Na época da florada, para em seguida vir à frutificação,
o que ocorre entre os meses de janeiro e março, ficávamos em alerta
para fazer a colheita que seria consumida enquanto tomávamos banho no lugar
chamado “Panela”, ali nas correntezas do Rio Piancó.
O sabor do fruto do Trapiá, não é dos melhores, além da
poupa se grudar com a semente, dificultado comê-la, porem era o nosso
pé de Trapía, das prosas a sua sombra e até de subir nos galhos para enxergar
ao longe além de, como dito, esperar a época da frutificação.
Só que não éramos apenas nós que esperávamos a época dos
Trapiás: além de outros primos, tínhamos ainda os pássaros que faziam
algazarras nos galho e os bêbados que usavam os frutos como “tira gosto” em
suas cachaçadas nos barrancos do Rio Piancó, de forma que a disputa era
desigual pra nós moleques de pouca idade.
Certo dia, vendo a nossa decepção por não encontrar um único
Trapiá maduro para saboreá-lo no banho no rio, o nosso pai
nos deu uma ideia: recolher os frutos “de vez”, assim dizíamos dos frutos
prestes a amadurecer, e utilizando uma panela de barro, enterrá-los.
―- Com dois dias eles estarão prontos para serem consumidos:
disse-nos.
Desde esse dia não nos faltou o fruto do Trapiá para o
consumo nas pedras, barrancos e sombras do rio Piancó.
O que nós não sabíamos era que os outros “clientes” haviam
desconfiado de que alguma coisa estava acontecendo.

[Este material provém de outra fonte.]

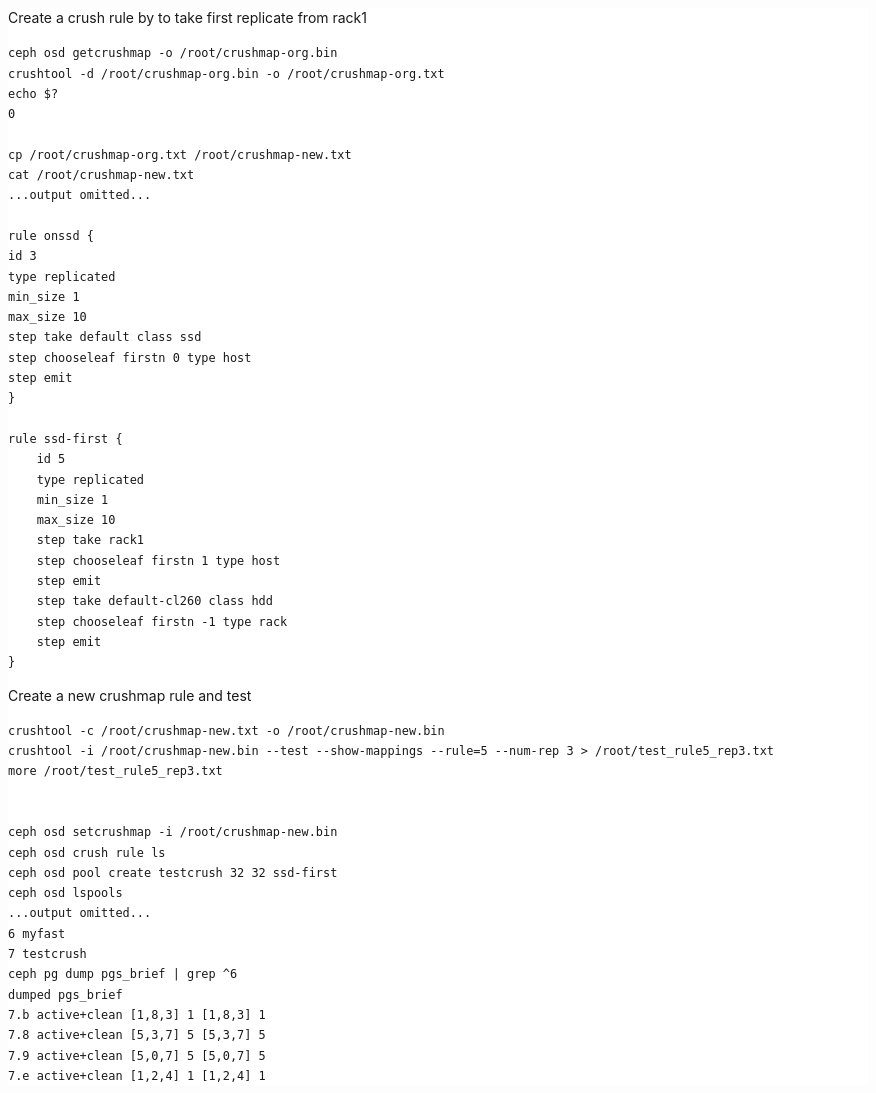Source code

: 
Create a crush rule by to take first replicate from rack1

    ceph osd getcrushmap -o /root/crushmap-org.bin
    crushtool -d /root/crushmap-org.bin -o /root/crushmap-org.txt
    echo $?
    0

    cp /root/crushmap-org.txt /root/crushmap-new.txt
    cat /root/crushmap-new.txt
    ...output omitted...
    
    rule onssd {
    id 3
    type replicated
    min_size 1
    max_size 10
    step take default class ssd
    step chooseleaf firstn 0 type host
    step emit
    }

    rule ssd-first {
        id 5
        type replicated
        min_size 1
        max_size 10
        step take rack1
        step chooseleaf firstn 1 type host
        step emit
        step take default-cl260 class hdd
        step chooseleaf firstn -1 type rack
        step emit
    }

Create a new crushmap rule and test 

    crushtool -c /root/crushmap-new.txt -o /root/crushmap-new.bin
    crushtool -i /root/crushmap-new.bin --test --show-mappings --rule=5 --num-rep 3 > /root/test_rule5_rep3.txt
    more /root/test_rule5_rep3.txt
    

    ceph osd setcrushmap -i /root/crushmap-new.bin
    ceph osd crush rule ls
    ceph osd pool create testcrush 32 32 ssd-first
    ceph osd lspools
    ...output omitted...
    6 myfast
    7 testcrush
    ceph pg dump pgs_brief | grep ^6
    dumped pgs_brief
    7.b active+clean [1,8,3] 1 [1,8,3] 1
    7.8 active+clean [5,3,7] 5 [5,3,7] 5
    7.9 active+clean [5,0,7] 5 [5,0,7] 5
    7.e active+clean [1,2,4] 1 [1,2,4] 1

Os Trapiás não chegavam
mais amadurecer nos galhos, ao tempo que nós sempre estávamos com as mãos
cheias do bendito fruto.
Eis que um dia, ao desenterramos a panela encontramos
apernas um bocado de molambo onde deveriam estar os “deliciosos” Trapiás.
Fomos investigar, e não demorou em descobrirmos que
Negro Boró de Cabina, outro primo nosso, nos viu enterrando os frutos, e no dia
seguinte chegou primeiro e fez a colheita.
Desde então, apenas mudamos o local que enterrávamos o nosso
tesouro. Se antes era em baixo do trapiazeiro, passamos fazê-lo na sombra da
velha oiticiqueira de Ana.
Um dia, voltando a “Outra Banda” que agora pertence ao meu
tio Ignácio Tavares, fui rever a velha casa de farinha, que já havia ruído, e
de lá mirei o velho trapiazeiro que decerto não esperava mais encontrá-lo. Veio
a minha lembrança a imagem do meu pai e dos meus tios ali a sombra do
trapiazeiro falando das plantações e da colheita do milho, do feijão ou do
algodão e até dos seus antepassados que antes foram os donos daquelas
terras.
Vi-me criança e até sorri com o Negro Boró roubando nossa
colheita de Trapiá. Veio a minha boca o sabor daquele fruto, que certamente não
seria o mesmo de quando éramos crianças, e deu vontade de encontrar nas
redondezas um único trapiazeiro que fosse.
Perguntei a Ignácio se nas imediações havia algum. Ele
respondeu que não tem conhecimento e que até já procurou para colher sementes e
replantá-los aqui na “Outra Banda”.
Ouvindo isto eu vi que a saudade do velho trapiazeiro não
era só minha e vi a sombra do meu pai com uma vara tentando derrubar os frutos
para enterramos naquela velha panela de barro.
Quarenta anos depois, em visita a negro Boró, o encontrei
sentado num velha cadeira preguiçosa na Rua de Baixo, lutando
contra a diabetes. Relembramos as histórias da nossa infância, e
entre tantas a da panela de Trapiá.
Falei para negro Boró que um dia eu contaria essa
história em um dos meus livros. Ele perguntou se eu teria coragem de dizer o
que encontramos dentro da panela no lugar dos Trapiás. Eu
respondi que diria que encontramos apenas molambos de panos.
―- Mas quando foi pra dizer que eu brechava as
lavadeiras na beira do rio, você foi direto ao assunto. ―-
Reclamou.
Poucos dias depois Negro Boró faleceu. Para ele eu dedico
esse texto, não por esta, mas pelas muitas presepadas que vivemos juntos quando
fomos crianças na nossa Rua de Baixo.
Jerdivan Nóbrega de Araújo. Escritor. Poeta. Advogado.